In the midst of a global pandemic, we are being flooded with information about how we should all be social distancing to minimize contact and slow the spread of COVID-19. And while social distancing is effective in flattening the curve, it is a luxury that so many cannot afford.
As more reports come out surrounding race, poverty, and the coronavirus, it is becoming increasingly clear that there are dramatic disparities in those affected by the virus. As the New York Times reports, in Milwaukee County, Wisconsin, 81% of deaths from the coronavirus were African Americans, despite only making up 26% of the population in that county. This isn’t unique to Milwaukee.

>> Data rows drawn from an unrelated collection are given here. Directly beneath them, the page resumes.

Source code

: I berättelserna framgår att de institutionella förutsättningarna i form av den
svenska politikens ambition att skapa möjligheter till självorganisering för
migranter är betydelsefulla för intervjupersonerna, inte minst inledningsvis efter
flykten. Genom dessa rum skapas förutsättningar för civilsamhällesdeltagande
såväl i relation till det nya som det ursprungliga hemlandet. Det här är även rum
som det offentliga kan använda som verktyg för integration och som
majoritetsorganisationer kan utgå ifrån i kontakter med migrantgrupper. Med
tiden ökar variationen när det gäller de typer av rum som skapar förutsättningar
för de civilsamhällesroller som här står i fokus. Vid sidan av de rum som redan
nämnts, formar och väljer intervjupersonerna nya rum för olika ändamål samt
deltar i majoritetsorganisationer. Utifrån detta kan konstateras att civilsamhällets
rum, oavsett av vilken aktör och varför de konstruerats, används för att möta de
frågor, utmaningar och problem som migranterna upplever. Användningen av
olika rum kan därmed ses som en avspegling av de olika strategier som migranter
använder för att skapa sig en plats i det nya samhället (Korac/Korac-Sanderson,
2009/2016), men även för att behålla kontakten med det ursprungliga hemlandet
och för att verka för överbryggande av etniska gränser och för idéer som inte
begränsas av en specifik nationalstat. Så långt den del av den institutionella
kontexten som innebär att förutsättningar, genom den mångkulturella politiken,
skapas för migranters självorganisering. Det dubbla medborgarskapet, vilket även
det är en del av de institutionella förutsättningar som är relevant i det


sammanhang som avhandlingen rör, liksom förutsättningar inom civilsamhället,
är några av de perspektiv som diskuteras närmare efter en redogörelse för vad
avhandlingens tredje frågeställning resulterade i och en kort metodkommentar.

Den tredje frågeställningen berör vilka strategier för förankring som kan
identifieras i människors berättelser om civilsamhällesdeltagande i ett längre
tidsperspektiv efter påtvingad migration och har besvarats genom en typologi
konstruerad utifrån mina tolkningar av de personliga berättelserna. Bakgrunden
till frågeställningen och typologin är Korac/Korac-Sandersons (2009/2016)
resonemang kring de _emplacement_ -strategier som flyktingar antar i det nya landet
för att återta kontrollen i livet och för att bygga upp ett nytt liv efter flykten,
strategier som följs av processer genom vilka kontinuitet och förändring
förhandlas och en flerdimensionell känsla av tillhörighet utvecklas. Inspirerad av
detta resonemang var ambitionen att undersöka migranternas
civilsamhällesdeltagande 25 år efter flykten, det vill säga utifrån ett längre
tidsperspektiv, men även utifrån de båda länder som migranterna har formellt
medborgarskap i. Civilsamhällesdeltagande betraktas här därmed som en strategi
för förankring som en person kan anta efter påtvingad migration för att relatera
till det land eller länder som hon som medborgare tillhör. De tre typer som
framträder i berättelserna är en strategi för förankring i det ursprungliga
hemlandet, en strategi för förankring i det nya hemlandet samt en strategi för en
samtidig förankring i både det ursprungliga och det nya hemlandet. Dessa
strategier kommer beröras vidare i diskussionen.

Similar statistics have been reported in major cities, such as Chicago and Detroit, as well. As New York Times journalist Charles M. Blow boldly states, “The idea that this virus is an equal-opportunity killer must itself be killed.”
A March report by the Economic Policy Institute details that “less than one in five black workers and roughly one in six Hispanic workers are able to work from home.“ This comes from the deep entanglement of race and socioeconomic status. The report also points out “Only 9.2% of workers in the lowest quartile of wage distribution can telework, compared with 61.5% of workers in the highest quartile.“ Many low income workers are in jobs that require face-to-face contact. Grocery store cashiers, construction workers, delivery drivers, servers in restaurants, and more all work in positions that cannot be done from home.
Social distancing is a privilege. People are forced to make the choice between risking illness by going to work, or quitting and risking foreclosure or not being able to care for them and their families.
Other than work, there are many other obstacles low-income people around the nation face in response to social distancing. The ability to buy food in bulk is one that not everyone can manage while also trying to pay the bills. This challenge is even more difficult in food deserts across the nation. As Lauri Andress, West Virginia University School of Public Health, details, “It is particularly hard for low-wealth communities in food deserts in West Virginia to get food on a regular basis. They have to contend with transportation problems and income problems, relying on family and friends to get to sources of nutritious, affordable food.”
In times of crisis, our lowest-income communities are always the ones that are impacted the most. While those who can should be staying at home, we all need to understand that social distancing is not accessible to everyone.. We should not be looking at this situation from an ivory tower.